Надя поздоровалась с дворничихой, игравшей среди нянек роль авторитета, за руку, а остальным слегка кивнула головой.
— Какая ты нынче красавица, — сказала дворничиха Наде.
Надя зарделась.
Бедно одетые, грязные и некрасивые няньки посмотрели на нее с завистью. У Дуни от зависти в горле засел какой-то твердый ком и она чуть не задохнулась.
— Гулять собралась? — спросила покровительственно дворничиха.
— Да, Елена Сидоровна.
Надя ответила безо всякой рисовки. Но Дуня ехидно и довольно громко заметила:
— Ишь. Ломоты строит.
— Сама идешь или с кавалером? — продолжала расспросы любознательная дворничиха.
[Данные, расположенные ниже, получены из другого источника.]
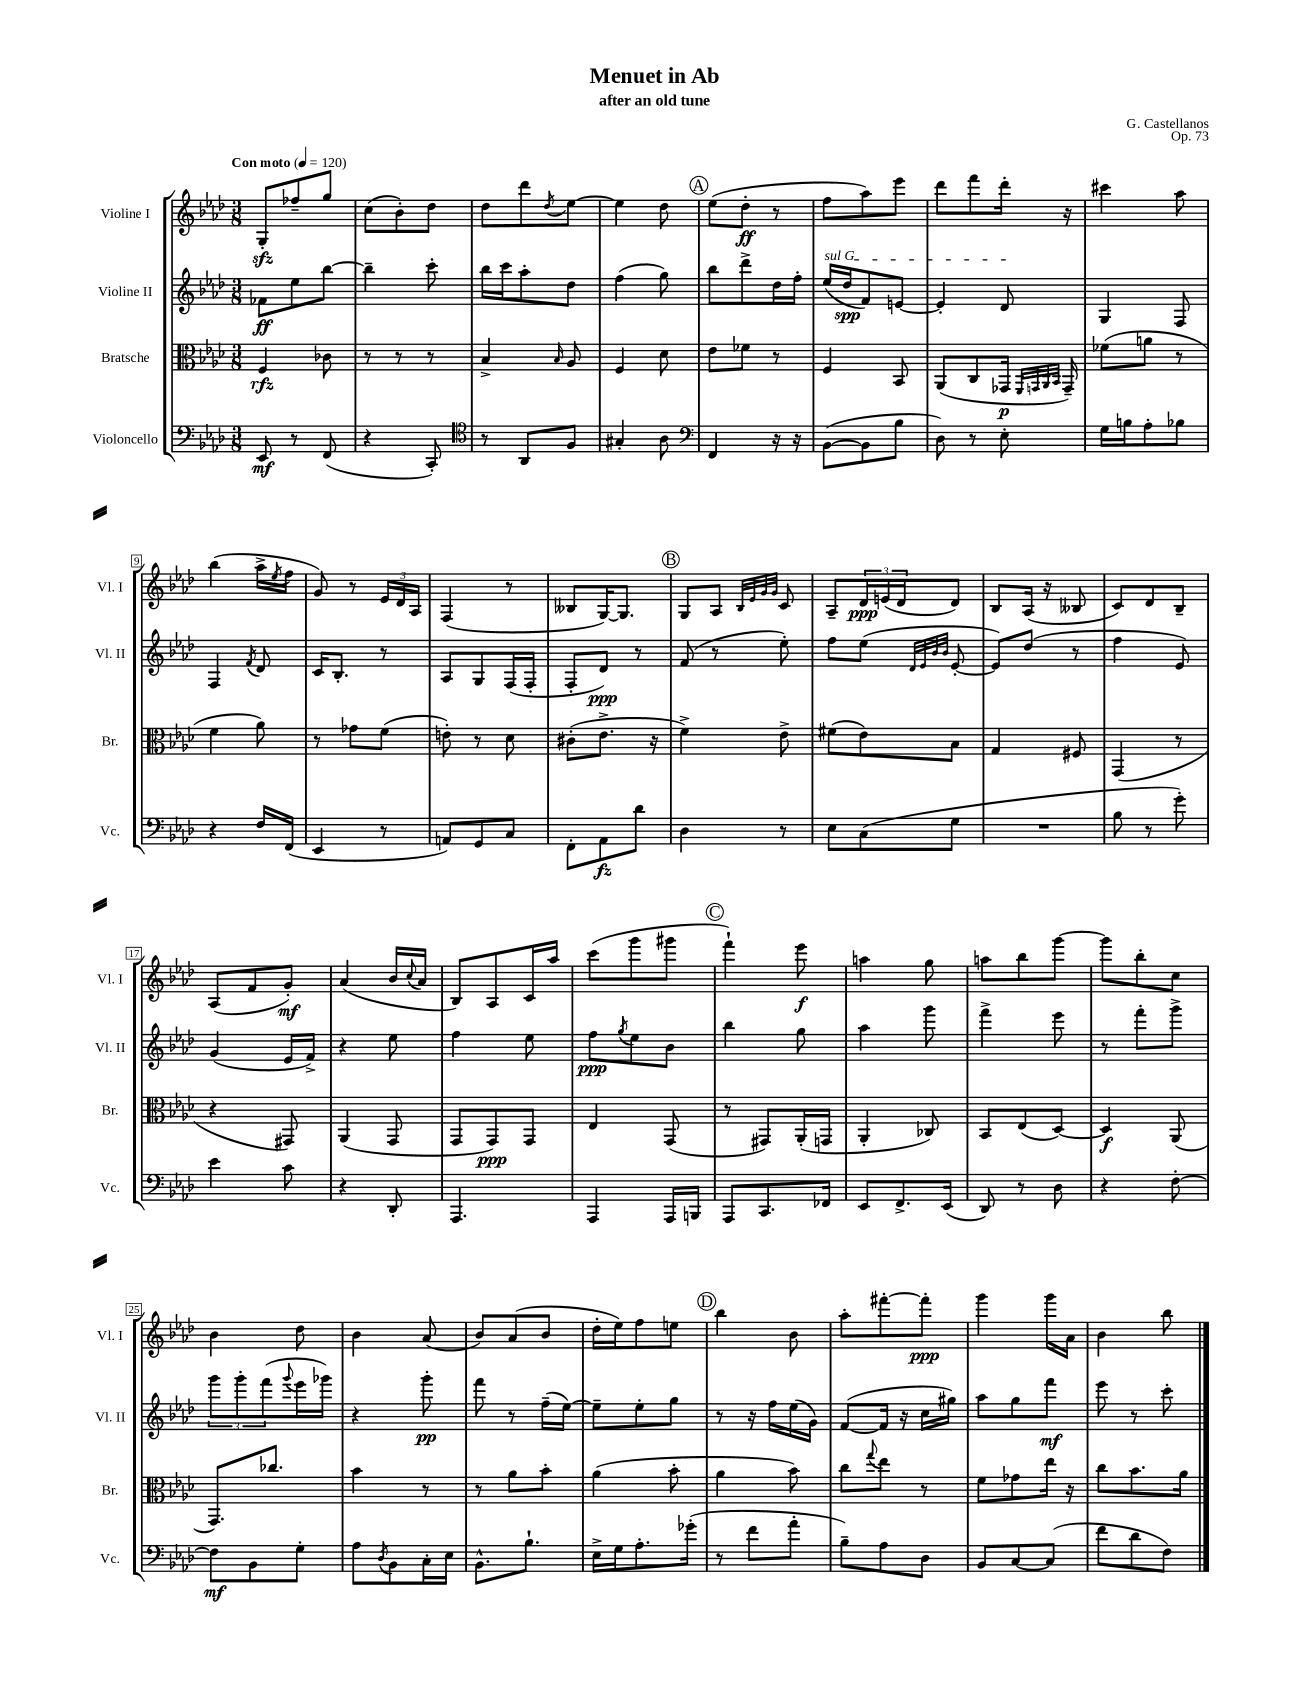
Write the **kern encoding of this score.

**kern	**kern	**kern	**kern
*staff4	*staff3	*staff2	*staff1
*clefF4	*clefC3	*clefG2	*clefG2
*k[b-e-a-d-]	*k[b-e-a-d-]	*k[b-e-a-d-]	*k[b-e-a-d-]
*M3/8	*M3/8	*M3/8	*M3/8
*MM120	*MM120	*MM120	*MM120
8EE-/	4F/	8f-\L	8G'/L
8r	.	8ee-\	8ff-~/
(8FF/	8c-\	[8bb-\J	8gg/J
=	=	=	=
4r	8r	4bb-~\]	(8cc\L
.	8r	.	8b-'\)
8CC'/)	8r	8ccc'\	8dd-\J
=	=	=	=
*clefC4	*	*	*
8r	4B-^/	16bb-\LL	8dd-\L
.	.	16ccc\J	.
8AA-/L	.	8aa-'\	8ddd-\
.	16qqB-/	.	8qdd-/
8F/J	8A-/	8dd-\J	[8ee-\J
=	=	=	=
4G#'/	4F/	(4ff\	4ee-\]
8A-\	8d-\	8gg\)	8dd-\
=	=	=	=
*clefF4	*	*	*
4FF/	8e-\L	8bb-\L	(8ee-\L
.	8f-\J	8ddd-^\	8dd-'\J
16r	8r	16dd-\L	8r
16r	.	16ff'\JJ	.
=	=	=	=
([8BB-\L	4F/	(16ee-/LL	8ff\L
.	.	16dd-/J	.
8BB-\]	.	8f/)	8aa-\)
8B-\J	8BB-/	[8e/J	8eee-\J
=	=	=	=
8D-\)	(8AA-/L	4e'/]	8ddd-\L
8r	8C/	.	8fff\
8E-'\	16GG-/Jk	8d-/	16ddd-'\Jk
.	32qqFF/LLL	.	.
.	32qqGG/	.	.
.	32qqAA-/	.	.
.	32qqBB-/JJJ	.	.
.	16GG~/)	.	16r
=	=	=	=
16G\LL	(8f-\L	4G/	4ccc#\
16B\J	.	.	.
8A-'\	8a\J	.	.
8B-\J	8r	8F/	8aa-\
=	=	=	=
4r	4f\	4F/	(4bb-\
.	.	8qf/	.
16F/LL	8a-\)	8d-/	16aa-^\LL
.	.	.	8qee-/
(16FF/JJ	.	.	16ff\JJ
=	=	=	=
4EE-/	8r	16c/LK	8g/)
.	.	8.B-'/J	.
.	8g-\L	.	8r
8r	(8f\J	8r	24e-/LL
.	.	.	24d-/
.	.	.	24A-/JJ
=	=	=	=
8AA/L)	8e'\)	8A-/L	(4F/
8GG/	8r	8G/	.
8C/J	8d-\	(16F/L	8r
.	.	16F'/JJ	.
=	=	=	=
8FF'\L	(8c#'\L	8F'/L	8B--/L
8AA-\	8.e-^\J	8d-/J)	[16G/K)
.	.	.	8.G/]J
8d-\J	.	8r	.
.	16r	.	.
=	=	=	=
4D-\	4f^\)	(8f/	8G/L
.	.	8r	8A-/J
.	.	.	32qqB-/LLL
.	.	.	32qqe-/
.	.	.	32qqg/
.	.	.	32qqg/JJJ
8r	8e-^\	8ee-'\)	8c/
=	=	=	=
8E-\L	(8f#\L	8ff\L	8A-~/L
(8C\	8e-\)	(8ee-\J	24d-/L
.	.	.	(24e/
.	.	.	24d-/J
.	.	32qqd-/LLL	.
.	.	32qqe-/	.
.	.	32qqb-/	.
.	.	32qqb-/JJJ	.
8G\J	8B-\J	[8e-'/	8d-/J)
=	=	=	=
4.r	4G/	8e-/]L)	8B-/L
.	.	(8dd-/J	(16A-/Jk
.	.	.	16r
.	8F#/	8r	8B--/
=	=	=	=
8B-\	(4GG/	4ff\	8c/L)
8r	.	.	8d-/
8g'\)	8r	8e-/)	8B-~/J
=	=	=	=
4e-\	4r	(4g/	(8A-/L
.	.	.	8f/
8c\	8GG#/)	16e-/LL	8g'/J)
.	.	16f^/JJ)	.
=	=	=	=
4r	(4AA-/	4r	(4a-/
8DD-'/	8GG/	8ee-\	16b-/LL
.	.	.	8qqcc/
.	.	.	16a-/JJ
=	=	=	=
4.AAA-/	8GG/L	4ff\	8B-/L)
.	8GG/)	.	8A-/
.	8GG/J	8ee-\	16c/L
.	.	.	16aa-/JJ
=	=	=	=
4AAA-/	4E-/	8ff\L	(8ccc\L
.	.	8qgg/	.
.	.	8ee-\	8ggg\
16AAA-/LL	(8GG/	8b-\J	8ggg#\J
16BBB/JJ	.	.	.
=	=	=	=
8AAA-/L	8r	4bb-\	4fff`\)
8.CC/	8GG#/L)	.	.
.	(16AA-'/L	8gg\	8eee-\
16FF-/Jk	16GG/JJ	.	.
=	=	=	=
8EE-/L	4AA-'/	4aa-\	4aa\
8.FF^/	.	.	.
.	8C-/)	8ggg\	8gg\
(16EE-/Jk	.	.	.
=	=	=	=
8DD-/)	8BB-/L	4fff^\	8aa\L
8r	(8E-/	.	8bb-\
8D-\	[8D-/J)	8eee-\	[8ggg\J
=	=	=	=
4r	4D-/]	8r	8ggg\]L
.	.	8fff'\L	8bb-'\
[8F'\	(8AA-/	8ggg^\J	8cc\J
=	=	=	=
8F\]L	8.GG/L)	12ggg\L	4b-\
.	.	12ggg'\	.
8BB-\	.	.	.
.	.	(12fff\	.
.	8.cc-/J	.	.
.	.	8qqggg/	.
8G'\J	.	16eee-\L	8dd-\
.	.	16ggg-\JJ)	.
=	=	=	=
8A-\L	4b-\	4r	4b-\
8qD-/	.	.	.
8BB-\	.	.	.
16C'\L	8r	8ggg'\	(8a-/
16E-\JJ	.	.	.
=	=	=	=
8.BB-^^\L	8r	8fff\	8b-/L)
.	8a-\L	8r	(8a-/
8.B-`\J	.	.	.
.	8b-'\J	(16ff~\LL	8b-/J
.	.	[16ee-\JJ)	.
=	=	=	=
16E-^\LL	(4a-\	8ee-~\]L	16dd-'\LL
16G\J	.	.	16ee-\J)
8.A-'\	.	8ee-'\	8ff\
.	8b-'\	8gg\J	8ee\J
(16g-'\Jk	.	.	.
=	=	=	=
8r	4a-\	8r	4bb-\
8f\L	.	16r	.
.	.	16ff\LL	.
8a-'\J	8b-\)	(16ee-\	8b-\
.	.	16g\JJ)	.
=	=	=	=
8B-~\L)	8cc\L	([8f/L	8aa-'\L
.	8qqgg/	.	.
8A-\	8ee-\J	16f/]Jk	[8fff#'\
.	.	16r	.
8D-\J	8r	16cc\LL	8fff#'\]J
.	.	16gg#\JJ)	.
=	=	=	=
8BB-/L	8f\L	8aa-\L	4ggg\
[8C/	8g-\	8gg\	.
(8C/]J	16ee-\Jk	8fff\J	16ggg\LL
.	16r	.	16a-\JJ
=	=	=	=
8f\L	8cc\L	8eee-\	4b-\
8d-\	8.b-\	8r	.
8F\J)	.	8ccc'\	8bb-\
.	16a-\Jk	.	.
==	==	==	==
*-	*-	*-	*-
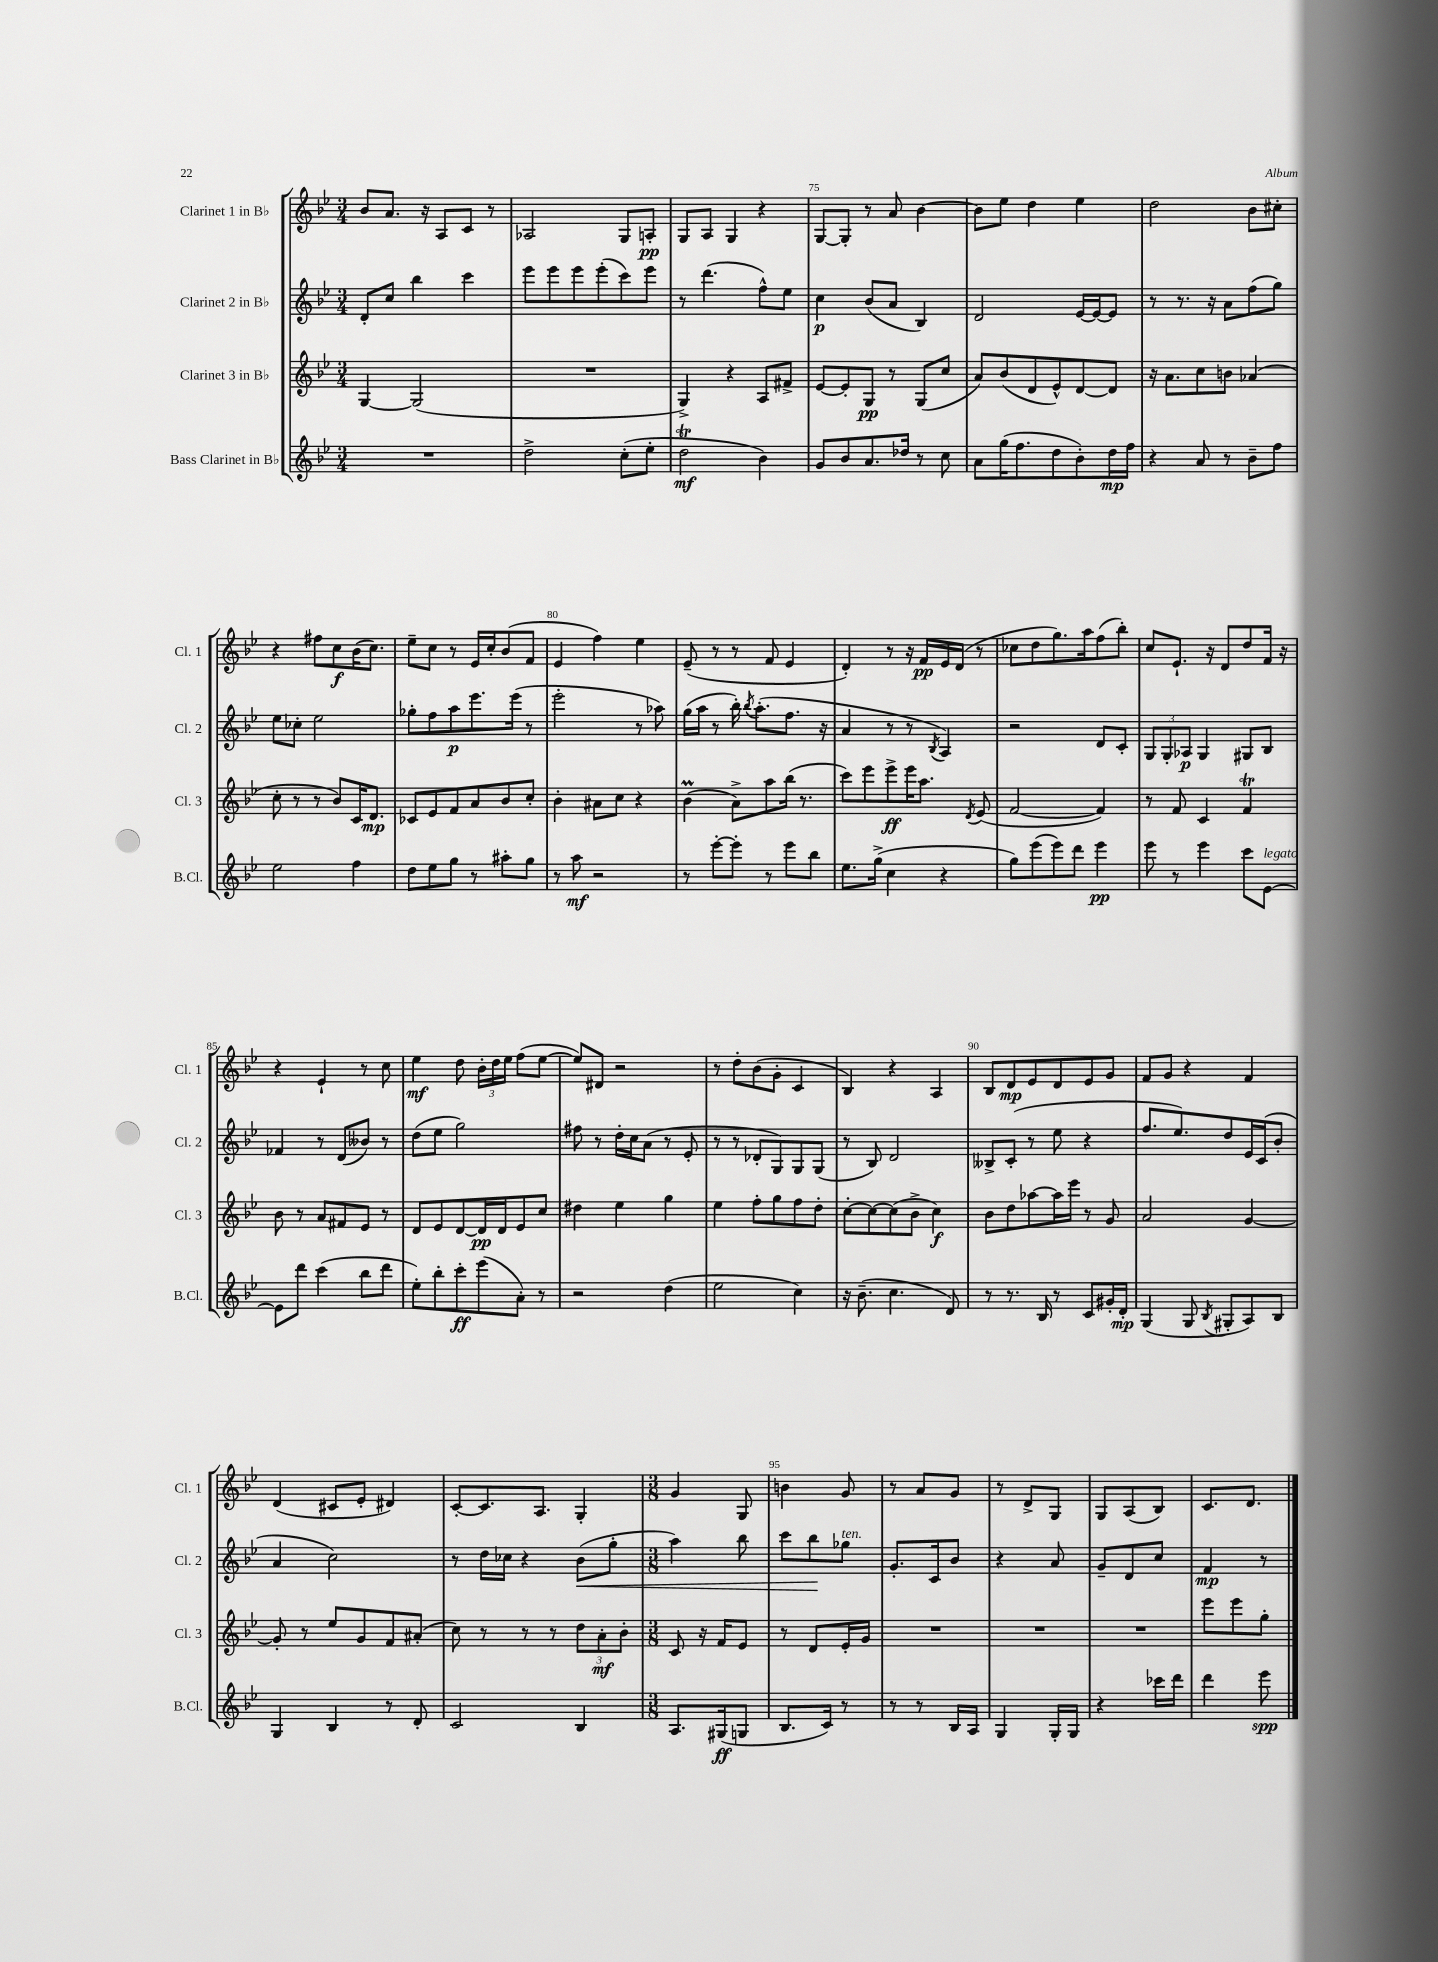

— С кавалером. Он должен сейчас быть.
— А он хто? Хвельфебель, примером сказать, писарь или приказчик?
— Артельщик. Он в банке служит.
Дуня сострила:
— Артельщик, только с другой стороны.
Няньки прыснули.
— Ну чего?! — накинулась на них дворничиха. — Завидно вам?!
— Вот еще! — воскликнула Дуня, вскинула плечами и дала хорошего леща своему сопляку.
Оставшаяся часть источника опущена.